In general, the blocked pipeline stage is unavailable to perform any computation, so the only instructions that can be promoted are those that perform little or no computation. No computation if there is no logic in the promotion path, and little computation if there is little logic in the promotion path.
What instructions does this leave? Consider the example system, with an operand fetch stage that can block. There are a few instructions that make no significant use of the operand fetch stage! Specifically, the load immediate instruction can be be promoted because it needs neither an operand from memory nor an operand from registers. The value in the effective address output from the address computation stage becomes the operand B on the input to the operate stage, while operand A is unneeded, and the opcode and register fields are copied verbatim.

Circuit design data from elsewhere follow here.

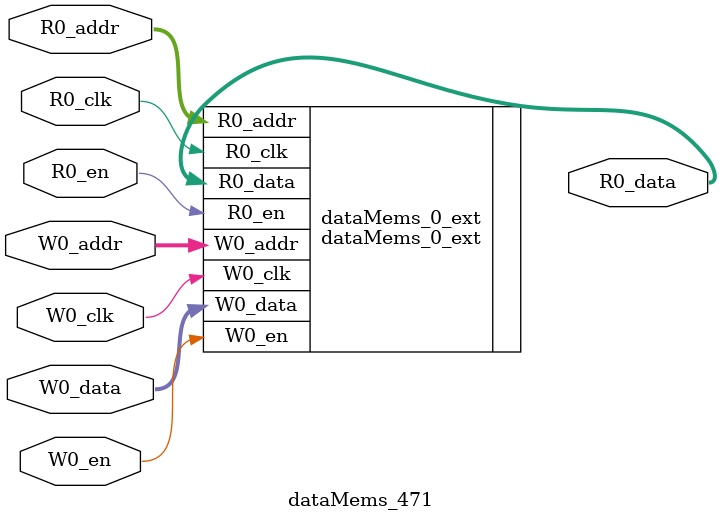
<source format=sv>
`ifndef RANDOMIZE
  `ifdef RANDOMIZE_REG_INIT
    `define RANDOMIZE
  `endif // RANDOMIZE_REG_INIT
`endif // not def RANDOMIZE
`ifndef RANDOMIZE
  `ifdef RANDOMIZE_MEM_INIT
    `define RANDOMIZE
  `endif // RANDOMIZE_MEM_INIT
`endif // not def RANDOMIZE

`ifndef RANDOM
  `define RANDOM $random
`endif // not def RANDOM

// Users can define 'PRINTF_COND' to add an extra gate to prints.
`ifndef PRINTF_COND_
  `ifdef PRINTF_COND
    `define PRINTF_COND_ (`PRINTF_COND)
  `else  // PRINTF_COND
    `define PRINTF_COND_ 1
  `endif // PRINTF_COND
`endif // not def PRINTF_COND_

// Users can define 'ASSERT_VERBOSE_COND' to add an extra gate to assert error printing.
`ifndef ASSERT_VERBOSE_COND_
  `ifdef ASSERT_VERBOSE_COND
    `define ASSERT_VERBOSE_COND_ (`ASSERT_VERBOSE_COND)
  `else  // ASSERT_VERBOSE_COND
    `define ASSERT_VERBOSE_COND_ 1
  `endif // ASSERT_VERBOSE_COND
`endif // not def ASSERT_VERBOSE_COND_

// Users can define 'STOP_COND' to add an extra gate to stop conditions.
`ifndef STOP_COND_
  `ifdef STOP_COND
    `define STOP_COND_ (`STOP_COND)
  `else  // STOP_COND
    `define STOP_COND_ 1
  `endif // STOP_COND
`endif // not def STOP_COND_

// Users can define INIT_RANDOM as general code that gets injected into the
// initializer block for modules with registers.
`ifndef INIT_RANDOM
  `define INIT_RANDOM
`endif // not def INIT_RANDOM

// If using random initialization, you can also define RANDOMIZE_DELAY to
// customize the delay used, otherwise 0.002 is used.
`ifndef RANDOMIZE_DELAY
  `define RANDOMIZE_DELAY 0.002
`endif // not def RANDOMIZE_DELAY

// Define INIT_RANDOM_PROLOG_ for use in our modules below.
`ifndef INIT_RANDOM_PROLOG_
  `ifdef RANDOMIZE
    `ifdef VERILATOR
      `define INIT_RANDOM_PROLOG_ `INIT_RANDOM
    `else  // VERILATOR
      `define INIT_RANDOM_PROLOG_ `INIT_RANDOM #`RANDOMIZE_DELAY begin end
    `endif // VERILATOR
  `else  // RANDOMIZE
    `define INIT_RANDOM_PROLOG_
  `endif // RANDOMIZE
`endif // not def INIT_RANDOM_PROLOG_

// Include register initializers in init blocks unless synthesis is set
`ifndef SYNTHESIS
  `ifndef ENABLE_INITIAL_REG_
    `define ENABLE_INITIAL_REG_
  `endif // not def ENABLE_INITIAL_REG_
`endif // not def SYNTHESIS

// Include rmemory initializers in init blocks unless synthesis is set
`ifndef SYNTHESIS
  `ifndef ENABLE_INITIAL_MEM_
    `define ENABLE_INITIAL_MEM_
  `endif // not def ENABLE_INITIAL_MEM_
`endif // not def SYNTHESIS

module dataMems_471(	// @[generators/ara/src/main/scala/UnsafeAXI4ToTL.scala:365:62]
  input  [4:0]  R0_addr,
  input         R0_en,
  input         R0_clk,
  output [66:0] R0_data,
  input  [4:0]  W0_addr,
  input         W0_en,
  input         W0_clk,
  input  [66:0] W0_data
);

  dataMems_0_ext dataMems_0_ext (	// @[generators/ara/src/main/scala/UnsafeAXI4ToTL.scala:365:62]
    .R0_addr (R0_addr),
    .R0_en   (R0_en),
    .R0_clk  (R0_clk),
    .R0_data (R0_data),
    .W0_addr (W0_addr),
    .W0_en   (W0_en),
    .W0_clk  (W0_clk),
    .W0_data (W0_data)
  );
endmodule


</source>
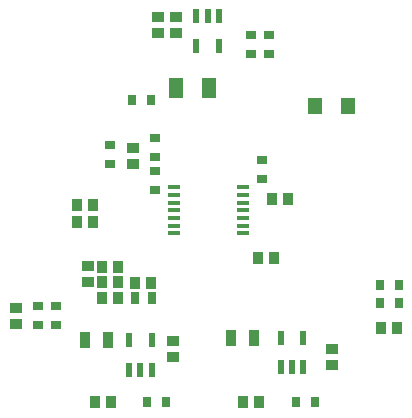
<source format=gbp>
G04 Layer_Color=16770453*
%FSAX44Y44*%
%MOMM*%
G71*
G01*
G75*
%ADD16R,0.9000X1.3500*%
%ADD17R,0.7000X0.9000*%
%ADD18R,0.9000X0.7000*%
%ADD19R,0.9000X1.0000*%
%ADD20R,1.0000X0.9000*%
%ADD43R,1.3000X1.8000*%
%ADD44R,0.6096X1.1684*%
%ADD45R,1.2500X1.3500*%
%ADD46R,0.7700X0.9800*%
%ADD47R,0.9906X0.3048*%
D16*
X00228190Y00082100D02*
D03*
X00208690D02*
D03*
X00105000Y00079785D02*
D03*
X00085500D02*
D03*
D17*
X00350900Y00126775D02*
D03*
X00334900D02*
D03*
X00334900Y00111535D02*
D03*
X00350900D02*
D03*
X00141350Y00282985D02*
D03*
X00125350D02*
D03*
X00263780Y00027490D02*
D03*
X00279780D02*
D03*
X00138050Y00027715D02*
D03*
X00154050D02*
D03*
D18*
X00045720Y00108685D02*
D03*
Y00092685D02*
D03*
X00060960Y00092685D02*
D03*
Y00108685D02*
D03*
X00144780Y00223295D02*
D03*
Y00207295D02*
D03*
Y00235235D02*
D03*
Y00251235D02*
D03*
X00106680Y00229265D02*
D03*
Y00245265D02*
D03*
X00234950Y00216790D02*
D03*
Y00232790D02*
D03*
X00226060Y00322200D02*
D03*
Y00338200D02*
D03*
X00241300Y00322200D02*
D03*
Y00338200D02*
D03*
D19*
X00091840Y00194310D02*
D03*
X00078340D02*
D03*
X00091840Y00180340D02*
D03*
X00078340D02*
D03*
X00113430Y00129315D02*
D03*
X00099930D02*
D03*
X00113430Y00142240D02*
D03*
X00099930D02*
D03*
X00127870Y00128045D02*
D03*
X00141370D02*
D03*
X00113430Y00115345D02*
D03*
X00099930D02*
D03*
X00245010Y00149605D02*
D03*
X00231510D02*
D03*
X00349650Y00089945D02*
D03*
X00336150D02*
D03*
X00232810Y00027490D02*
D03*
X00219310D02*
D03*
X00107080Y00027715D02*
D03*
X00093580D02*
D03*
X00243440Y00199165D02*
D03*
X00256940D02*
D03*
D20*
X00087630Y00142640D02*
D03*
Y00129140D02*
D03*
X00026670Y00093580D02*
D03*
Y00107080D02*
D03*
X00125730Y00242970D02*
D03*
Y00229470D02*
D03*
X00162560Y00339735D02*
D03*
Y00353235D02*
D03*
X00147320Y00339735D02*
D03*
Y00353235D02*
D03*
X00294640Y00059290D02*
D03*
Y00072790D02*
D03*
X00160020Y00079140D02*
D03*
Y00065640D02*
D03*
D43*
X00162030Y00293115D02*
D03*
X00190030D02*
D03*
D44*
X00179596Y00354130D02*
D03*
X00189248D02*
D03*
X00198748D02*
D03*
Y00328930D02*
D03*
X00179596D02*
D03*
X00270002Y00056900D02*
D03*
X00260350D02*
D03*
X00250850D02*
D03*
Y00082100D02*
D03*
X00270002D02*
D03*
X00141732Y00054585D02*
D03*
X00132080D02*
D03*
X00122580D02*
D03*
Y00079785D02*
D03*
X00141732D02*
D03*
D45*
X00308250Y00278505D02*
D03*
X00279750D02*
D03*
D46*
X00141770Y00115345D02*
D03*
X00127470D02*
D03*
D47*
X00160790Y00209500D02*
D03*
Y00203000D02*
D03*
Y00196500D02*
D03*
Y00190000D02*
D03*
Y00183396D02*
D03*
Y00176792D02*
D03*
Y00170442D02*
D03*
X00219178D02*
D03*
Y00176792D02*
D03*
Y00183396D02*
D03*
Y00190000D02*
D03*
Y00196500D02*
D03*
Y00203000D02*
D03*
Y00209500D02*
D03*
M02*

</source>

Recall that load immediate instructions into the program counter were allowed, and were used as branch instructions! Clearly, we must make a special case of these, because code re-ordering cannot be allowed to change the position of a branch instruction relative to other instructions in its vicinity!
There appear to be no other instruction promotions possible with this architecture! Superscalar pipelined machines offer far more interesting reordering possibilities, but the basic mechanisms remain remarkably similar to those discussed here. For the example pipeline architecture, though, it is quite clear that out-of-order execution cannot achieve the speedups that were possible using operand forwarding, and furthermore, for this architecture, there is no need to use both mechanisms; they are alternatives.